BRIEF | Please copy every line of the entries below, character for character.

[Stored dataset items]

____________

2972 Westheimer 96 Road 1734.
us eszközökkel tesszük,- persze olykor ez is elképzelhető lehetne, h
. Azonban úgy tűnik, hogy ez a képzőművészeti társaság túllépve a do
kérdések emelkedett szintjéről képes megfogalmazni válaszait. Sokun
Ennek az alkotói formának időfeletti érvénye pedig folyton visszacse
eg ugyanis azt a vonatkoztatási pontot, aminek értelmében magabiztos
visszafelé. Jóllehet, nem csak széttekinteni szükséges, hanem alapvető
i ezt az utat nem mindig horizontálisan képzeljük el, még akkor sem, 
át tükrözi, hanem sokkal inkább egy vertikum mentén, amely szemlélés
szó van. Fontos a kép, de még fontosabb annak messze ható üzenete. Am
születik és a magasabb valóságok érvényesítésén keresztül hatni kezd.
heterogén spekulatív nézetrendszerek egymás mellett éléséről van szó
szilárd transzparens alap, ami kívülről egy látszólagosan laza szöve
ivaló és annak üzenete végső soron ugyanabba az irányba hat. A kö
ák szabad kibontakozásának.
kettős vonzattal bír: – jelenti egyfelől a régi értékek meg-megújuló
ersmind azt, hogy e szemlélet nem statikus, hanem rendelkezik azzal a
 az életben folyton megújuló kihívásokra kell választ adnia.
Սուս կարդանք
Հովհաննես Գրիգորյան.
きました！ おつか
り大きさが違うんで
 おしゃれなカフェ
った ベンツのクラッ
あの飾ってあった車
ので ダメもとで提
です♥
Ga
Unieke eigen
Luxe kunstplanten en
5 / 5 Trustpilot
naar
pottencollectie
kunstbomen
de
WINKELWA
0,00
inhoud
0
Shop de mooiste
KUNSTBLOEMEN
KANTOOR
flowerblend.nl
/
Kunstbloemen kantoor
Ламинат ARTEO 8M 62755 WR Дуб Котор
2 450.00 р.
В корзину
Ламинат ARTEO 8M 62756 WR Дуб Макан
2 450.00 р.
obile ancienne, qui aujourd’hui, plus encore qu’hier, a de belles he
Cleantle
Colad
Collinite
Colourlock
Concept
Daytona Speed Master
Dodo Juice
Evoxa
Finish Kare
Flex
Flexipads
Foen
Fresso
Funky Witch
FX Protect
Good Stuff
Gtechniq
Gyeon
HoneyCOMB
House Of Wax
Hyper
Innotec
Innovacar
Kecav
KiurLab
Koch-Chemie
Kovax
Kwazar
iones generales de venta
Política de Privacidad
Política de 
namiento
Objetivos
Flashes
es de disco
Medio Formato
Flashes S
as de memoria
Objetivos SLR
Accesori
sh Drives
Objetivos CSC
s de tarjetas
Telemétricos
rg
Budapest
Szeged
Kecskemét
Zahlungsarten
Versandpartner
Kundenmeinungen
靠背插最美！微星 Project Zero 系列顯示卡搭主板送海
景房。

____________

SOLVED EXERCISE |
2972 Westheimer 96 Road 1734.
us eszközökkel tesszük,- persze olykor ez is elképzelhető lehetne, h
. Azonban úgy tűnik, hogy ez a képzőművészeti társaság túllépve a do
kérdések emelkedett szintjéről képes megfogalmazni válaszait. Sokun
Ennek az alkotói formának időfeletti érvénye pedig folyton visszacse
eg ugyanis azt a vonatkoztatási pontot, aminek értelmében magabiztos
visszafelé. Jóllehet, nem csak széttekinteni szükséges, hanem alapvető
i ezt az utat nem mindig horizontálisan képzeljük el, még akkor sem, 
át tükrözi, hanem sokkal inkább egy vertikum mentén, amely szemlélés
szó van. Fontos a kép, de még fontosabb annak messze ható üzenete. Am
születik és a magasabb valóságok érvényesítésén keresztül hatni kezd.
heterogén spekulatív nézetrendszerek egymás mellett éléséről van szó
szilárd transzparens alap, ami kívülről egy látszólagosan laza szöve
ivaló és annak üzenete végső soron ugyanabba az irányba hat. A kö
ák szabad kibontakozásának.
kettős vonzattal bír: – jelenti egyfelől a régi értékek meg-megújuló
ersmind azt, hogy e szemlélet nem statikus, hanem rendelkezik azzal a
 az életben folyton megújuló kihívásokra kell választ adnia.
Սուս կարդանք
Հովհաննես Գրիգորյան.
きました！ おつか
り大きさが違うんで
 おしゃれなカフェ
った ベンツのクラッ
あの飾ってあった車
ので ダメもとで提
です♥
Ga
Unieke eigen
Luxe kunstplanten en
5 / 5 Trustpilot
naar
pottencollectie
kunstbomen
de
WINKELWA
0,00
inhoud
0
Shop de mooiste
KUNSTBLOEMEN
KANTOOR
flowerblend.nl
/
Kunstbloemen kantoor
Ламинат ARTEO 8M 62755 WR Дуб Котор
2 450.00 р.
В корзину
Ламинат ARTEO 8M 62756 WR Дуб Макан
2 450.00 р.
obile ancienne, qui aujourd’hui, plus encore qu’hier, a de belles he
Cleantle
Colad
Collinite
Colourlock
Concept
Daytona Speed Master
Dodo Juice
Evoxa
Finish Kare
Flex
Flexipads
Foen
Fresso
Funky Witch
FX Protect
Good Stuff
Gtechniq
Gyeon
HoneyCOMB
House Of Wax
Hyper
Innotec
Innovacar
Kecav
KiurLab
Koch-Chemie
Kovax
Kwazar
iones generales de venta
Política de Privacidad
Política de 
namiento
Objetivos
Flashes
es de disco
Medio Formato
Flashes S
as de memoria
Objetivos SLR
Accesori
sh Drives
Objetivos CSC
s de tarjetas
Telemétricos
rg
Budapest
Szeged
Kecskemét
Zahlungsarten
Versandpartner
Kundenmeinungen
靠背插最美！微星 Project Zero 系列顯示卡搭主板送海
景房。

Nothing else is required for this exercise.